The fifth pitfall is measuring pipeline success but not product success. A scheduled job can be green while the profile is stale, duplicated, missing consent, or unhelpful to consumers. Customer 360 operations should measure coverage, uniqueness, nulls, schema changes, event-time lag, processing-time lag, segment distribution, activation outcomes, and business impact.
21.9 Exercises¶
The exercises below increase in difficulty. They should be completed after the base project runs successfully and the validation report is generated.
| Difficulty | Exercise | Expected evidence |
|---|---|---|
| Easy | Add a returns.csv source and compute net_revenue_usd so returned orders reduce value. | Updated source data, builder logic, and a short explanation of how returns affect segment assignment. |
| Easy | Add a serving-contract check that verifies required columns exist in customer_360.csv. | Validator fails if customer_id, consent fields, scores, segment, or retention_priority are missing. |
| Medium | Create data/gold/activation_candidates.csv containing only customers with both marketing and personalization consent. | Export file plus proof that high-value customers without consent are excluded. |
| Medium | Add a late-arriving order scenario and explain whether the pipeline processes by event time, ingestion time, or deterministic replay snapshot. | Modified data plus a short note about watermarks and replay in production. |
| Challenge | Replace the deterministic identity rule with a small identity graph that maps hashed identifiers to resolved_customer_key. | New identity artifact plus one example where automatic merging should be rejected. |
| Team | Write a production migration plan for replacing local CSVs with CDC, event streams, stream processing, lakehouse tables, serving APIs, and monitoring. | One-page design with a freshness SLO, correctness SLO, rollback plan, and ownership model. |
21.10 Review Questions¶
Why is Customer 360 better described as a governed data product than as a single table?

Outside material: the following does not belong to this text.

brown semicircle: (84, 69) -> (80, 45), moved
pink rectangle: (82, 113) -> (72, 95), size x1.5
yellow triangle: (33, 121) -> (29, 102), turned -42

Which fields in the capstone profile should be considered governance-critical, and why?
How do CDC and event streaming complement each other in a real-time profile platform?
What is the difference between a silver customer entity and a gold serving profile?
Why can profile coverage be high while activation is still unsafe?
How should a production team handle late-arriving clickstream or order events?
What risks appear when identity resolution is too conservative or too aggressive?
Which validation checks would you add before connecting the profile to a website personalization API?
Chapter Summary and Next Step¶
This chapter integrated the book’s core data engineering patterns into a realistic Customer 360 capstone. You translated TuranMart’s business problem into source contracts, architecture planes, identity rules, lakehouse layers, serving outputs, and validation checks. You also ran a deterministic project that generated raw source data, bronze evidence, silver identity and profile artifacts, gold Customer 360 products, and an operating report.
The main lesson is that real-time Customer 360 is not just an ingestion problem. It is an ownership, governance, modeling, serving, and observability problem. Fresh events matter, but so do identity correctness, consent, replayability, and consumer-specific service levels. In the next chapter, you will apply the same end-to-end thinking to another high-stakes system: fraud detection combined with AI-powered search.